[Records contained in a dataset]
____________

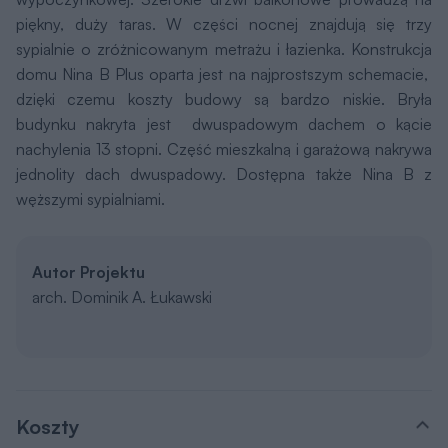
piękny, duży taras. W części nocnej znajdują się trzy
sypialnie o zróżnicowanym metrażu i łazienka. Konstrukcja
domu Nina B Plus oparta jest na najprostszym schemacie,
dzięki czemu koszty budowy są bardzo niskie. Bryła
budynku nakryta jest dwuspadowym dachem o kącie
nachylenia 13 stopni. Część mieszkalną i garażową nakrywa
jednolity dach dwuspadowy. Dostępna także Nina B z
węższymi sypialniami.
Autor Projektu
arch. Dominik A. Łukawski
Koszty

____________

### TASK GOAL
Give back the line containing "budynku nakryta jest" and all the lines after it through the end of the records, unchanged.

### SOLUTION
budynku nakryta jest dwuspadowym dachem o kącie
nachylenia 13 stopni. Część mieszkalną i garażową nakrywa
jednolity dach dwuspadowy. Dostępna także Nina B z
węższymi sypialniami.
Autor Projektu
arch. Dominik A. Łukawski
Koszty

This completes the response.